-------- Text section --------

Teach the tokenizer to report escaped newlines

Add fields and flags so that escaped newlines can be reported, for the benefit of fish_indent.
2026-06-25 18:31:20 -03:00 · 2018-05-07 15:22:09 -07:00
parent 678fd86107
commit 6f57fef8f8
4 changed files with 44 additions and 24 deletions
--- a/src/parse_tree.cpp
+++ b/src/parse_tree.cpp
@@ -270,7 +270,10 @@ static void dump_tree_recursive(const parse_node_tree_t &nodes, const wcstring &
        append_format(*result, L" <%lu children>", node.child_count);
    }
    if (node.has_comments()) {
-        append_format(*result, L" <has_comments>", node.child_count);
+        append_format(*result, L" <has_comments>");
+    }
+    if (node.has_preceding_escaped_newline()) {
+        append_format(*result, L" <preceding_esc_nl>");
    }

    if (node.has_source() && node.type == parse_token_type_string) {
@@ -357,7 +360,7 @@ class parse_ll_t {
    parse_error_list_t errors;
    // The symbol stack can contain terminal types or symbols. Symbols go on to do productions, but
    // terminal types are just matched against input tokens.
-    bool top_node_handle_terminal_types(parse_token_t token);
+    bool top_node_handle_terminal_types(const parse_token_t &token);

    void parse_error_unexpected_token(const wchar_t *expected, parse_token_t token);
    void parse_error(parse_token_t token, parse_error_code_t code, const wchar_t *format, ...);
@@ -758,7 +761,7 @@ bool parse_ll_t::report_error_for_unclosed_block() {
    return reported_error;
 }

-bool parse_ll_t::top_node_handle_terminal_types(parse_token_t token) {
+bool parse_ll_t::top_node_handle_terminal_types(const parse_token_t &token) {
    PARSE_ASSERT(!symbol_stack.empty());  //!OCLINT(multiple unary operator)

-------- Supplied data --------

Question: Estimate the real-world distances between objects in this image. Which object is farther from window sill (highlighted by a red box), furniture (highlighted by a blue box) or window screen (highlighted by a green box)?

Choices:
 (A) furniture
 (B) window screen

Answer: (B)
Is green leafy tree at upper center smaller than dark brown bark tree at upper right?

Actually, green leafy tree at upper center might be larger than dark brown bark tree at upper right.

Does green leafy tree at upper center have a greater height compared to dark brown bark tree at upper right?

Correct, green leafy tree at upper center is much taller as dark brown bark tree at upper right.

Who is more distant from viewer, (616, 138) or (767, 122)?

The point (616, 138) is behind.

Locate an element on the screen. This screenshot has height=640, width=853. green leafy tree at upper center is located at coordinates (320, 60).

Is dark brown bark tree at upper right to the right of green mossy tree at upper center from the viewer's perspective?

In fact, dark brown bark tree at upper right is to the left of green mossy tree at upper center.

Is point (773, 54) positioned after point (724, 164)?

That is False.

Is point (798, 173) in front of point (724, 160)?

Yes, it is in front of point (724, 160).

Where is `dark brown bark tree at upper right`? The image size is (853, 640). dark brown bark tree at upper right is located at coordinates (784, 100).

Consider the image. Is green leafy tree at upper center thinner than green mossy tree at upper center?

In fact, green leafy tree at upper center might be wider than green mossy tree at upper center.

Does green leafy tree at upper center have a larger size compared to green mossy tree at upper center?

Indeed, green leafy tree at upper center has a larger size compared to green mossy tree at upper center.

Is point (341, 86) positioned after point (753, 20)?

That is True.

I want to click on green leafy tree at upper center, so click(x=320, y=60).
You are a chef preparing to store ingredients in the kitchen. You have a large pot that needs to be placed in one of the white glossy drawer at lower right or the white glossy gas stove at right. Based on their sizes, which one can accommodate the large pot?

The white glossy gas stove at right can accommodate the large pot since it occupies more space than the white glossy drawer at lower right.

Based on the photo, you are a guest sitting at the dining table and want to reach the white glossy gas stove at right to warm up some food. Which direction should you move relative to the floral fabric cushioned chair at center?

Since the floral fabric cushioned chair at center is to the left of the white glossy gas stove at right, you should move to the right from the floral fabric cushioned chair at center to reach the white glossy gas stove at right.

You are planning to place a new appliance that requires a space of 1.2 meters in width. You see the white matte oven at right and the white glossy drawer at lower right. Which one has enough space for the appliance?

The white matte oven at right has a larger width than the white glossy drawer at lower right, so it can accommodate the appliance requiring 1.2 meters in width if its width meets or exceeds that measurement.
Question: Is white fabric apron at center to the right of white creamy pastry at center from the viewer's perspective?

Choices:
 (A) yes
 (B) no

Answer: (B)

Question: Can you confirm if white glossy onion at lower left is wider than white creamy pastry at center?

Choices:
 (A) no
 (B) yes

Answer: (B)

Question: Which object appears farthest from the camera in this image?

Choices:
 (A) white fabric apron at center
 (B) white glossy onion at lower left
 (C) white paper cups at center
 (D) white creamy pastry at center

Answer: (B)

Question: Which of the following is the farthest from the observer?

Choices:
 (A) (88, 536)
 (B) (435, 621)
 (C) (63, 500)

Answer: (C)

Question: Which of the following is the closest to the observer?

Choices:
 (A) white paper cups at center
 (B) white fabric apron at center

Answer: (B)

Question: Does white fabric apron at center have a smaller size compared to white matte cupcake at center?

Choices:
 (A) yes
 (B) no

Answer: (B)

--------
-------- Supplied data --------

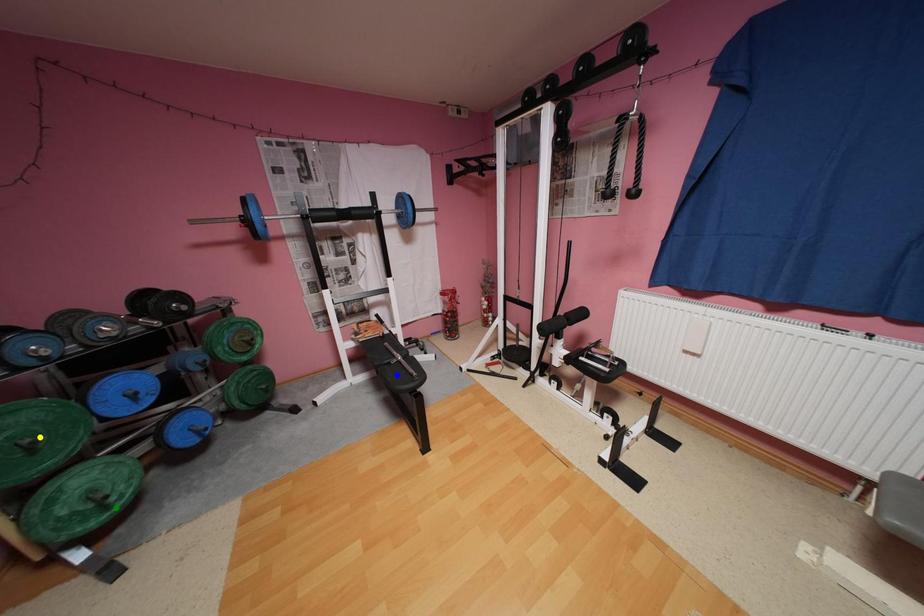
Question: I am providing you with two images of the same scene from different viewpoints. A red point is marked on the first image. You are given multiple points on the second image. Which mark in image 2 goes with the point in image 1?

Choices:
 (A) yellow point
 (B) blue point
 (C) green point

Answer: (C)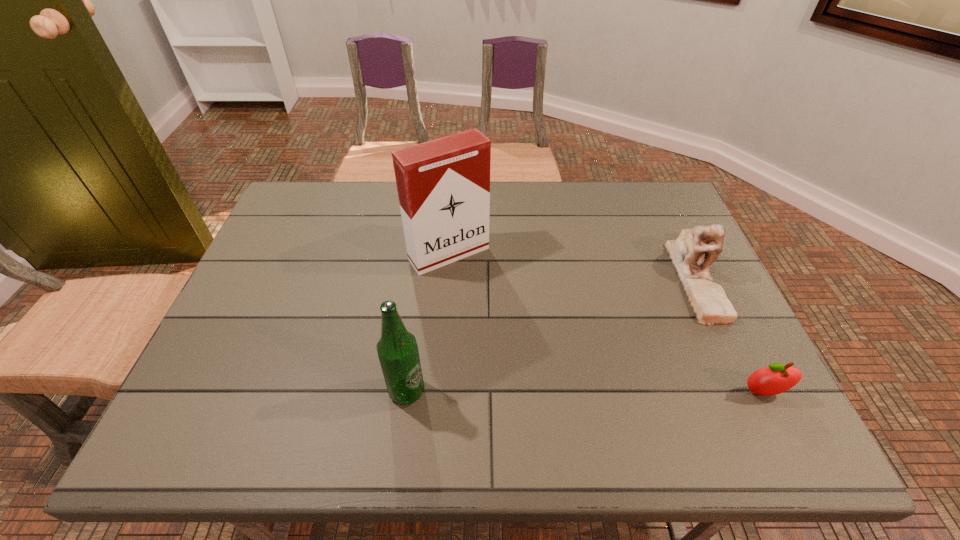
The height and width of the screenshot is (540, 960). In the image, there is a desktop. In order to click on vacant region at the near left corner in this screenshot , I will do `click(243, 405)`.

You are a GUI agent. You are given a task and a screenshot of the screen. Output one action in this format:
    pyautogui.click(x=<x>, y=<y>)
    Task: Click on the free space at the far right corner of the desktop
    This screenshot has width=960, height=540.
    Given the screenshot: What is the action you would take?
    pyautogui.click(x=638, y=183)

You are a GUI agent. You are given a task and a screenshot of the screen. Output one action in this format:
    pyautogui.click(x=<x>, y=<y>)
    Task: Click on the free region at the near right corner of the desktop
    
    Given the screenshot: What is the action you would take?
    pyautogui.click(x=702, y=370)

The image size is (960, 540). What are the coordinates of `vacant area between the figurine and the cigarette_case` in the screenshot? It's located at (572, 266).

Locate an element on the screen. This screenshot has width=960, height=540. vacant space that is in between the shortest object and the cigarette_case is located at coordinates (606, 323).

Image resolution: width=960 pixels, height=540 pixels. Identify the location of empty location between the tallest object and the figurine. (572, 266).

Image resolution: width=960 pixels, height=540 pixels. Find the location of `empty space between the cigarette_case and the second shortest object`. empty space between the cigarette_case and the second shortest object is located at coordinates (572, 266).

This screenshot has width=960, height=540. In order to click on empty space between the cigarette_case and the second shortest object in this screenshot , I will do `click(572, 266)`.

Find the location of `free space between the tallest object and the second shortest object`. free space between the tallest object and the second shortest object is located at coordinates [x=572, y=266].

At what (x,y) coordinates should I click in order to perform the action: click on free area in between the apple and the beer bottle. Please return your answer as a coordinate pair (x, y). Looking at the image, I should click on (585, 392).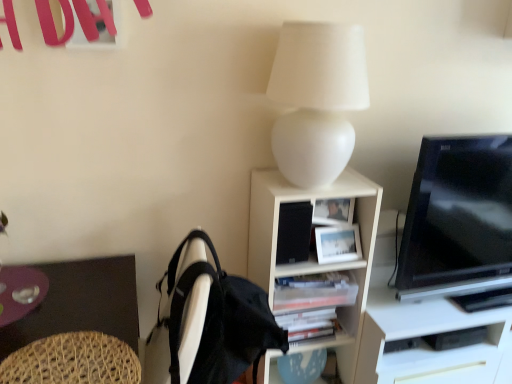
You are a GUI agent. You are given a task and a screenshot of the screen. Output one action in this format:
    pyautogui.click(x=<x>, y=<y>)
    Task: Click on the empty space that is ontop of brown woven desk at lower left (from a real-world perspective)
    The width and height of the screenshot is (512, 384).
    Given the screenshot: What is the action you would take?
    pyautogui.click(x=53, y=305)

--------
-------- Supplied data --------

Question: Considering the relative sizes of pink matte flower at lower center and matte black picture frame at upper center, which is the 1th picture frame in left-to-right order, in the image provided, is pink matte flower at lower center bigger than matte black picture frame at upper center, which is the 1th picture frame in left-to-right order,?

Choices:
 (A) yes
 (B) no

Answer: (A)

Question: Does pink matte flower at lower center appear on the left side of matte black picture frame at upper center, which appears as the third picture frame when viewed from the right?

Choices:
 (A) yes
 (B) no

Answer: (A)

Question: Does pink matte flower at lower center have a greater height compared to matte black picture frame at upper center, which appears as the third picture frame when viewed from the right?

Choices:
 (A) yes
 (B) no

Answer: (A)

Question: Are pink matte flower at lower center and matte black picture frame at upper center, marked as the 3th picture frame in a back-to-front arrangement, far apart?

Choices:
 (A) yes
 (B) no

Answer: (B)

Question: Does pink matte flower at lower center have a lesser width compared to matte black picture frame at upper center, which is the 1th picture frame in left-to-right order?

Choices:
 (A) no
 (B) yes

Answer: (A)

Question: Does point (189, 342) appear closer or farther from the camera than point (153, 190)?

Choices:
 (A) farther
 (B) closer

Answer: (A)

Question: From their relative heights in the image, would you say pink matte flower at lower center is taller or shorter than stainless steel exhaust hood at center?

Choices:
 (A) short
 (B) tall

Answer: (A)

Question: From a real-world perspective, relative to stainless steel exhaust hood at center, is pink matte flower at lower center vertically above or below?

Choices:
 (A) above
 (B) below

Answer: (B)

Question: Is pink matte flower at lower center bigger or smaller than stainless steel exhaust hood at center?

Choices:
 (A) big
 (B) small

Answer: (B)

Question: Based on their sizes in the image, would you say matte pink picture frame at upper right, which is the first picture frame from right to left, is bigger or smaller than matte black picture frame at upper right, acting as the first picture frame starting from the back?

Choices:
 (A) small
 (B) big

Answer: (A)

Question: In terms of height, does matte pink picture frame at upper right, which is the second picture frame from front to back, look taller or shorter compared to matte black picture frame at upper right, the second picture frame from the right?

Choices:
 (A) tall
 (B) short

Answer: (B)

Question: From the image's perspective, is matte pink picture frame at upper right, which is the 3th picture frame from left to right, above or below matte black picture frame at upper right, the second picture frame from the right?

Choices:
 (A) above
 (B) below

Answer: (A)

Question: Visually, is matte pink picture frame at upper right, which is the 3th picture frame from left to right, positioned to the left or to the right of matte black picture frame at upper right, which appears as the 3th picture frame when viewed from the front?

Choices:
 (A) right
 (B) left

--------

* _Assignment_: Translate this sentence from the commit page into Spanish: "Add fields and flags so that escaped newlines can be reported, for the benefit of fish_indent."

* _Output for this exercise_: Añade campos e indicadores para que se puedan notificar los saltos de línea escapados, en beneficio de fish_indent.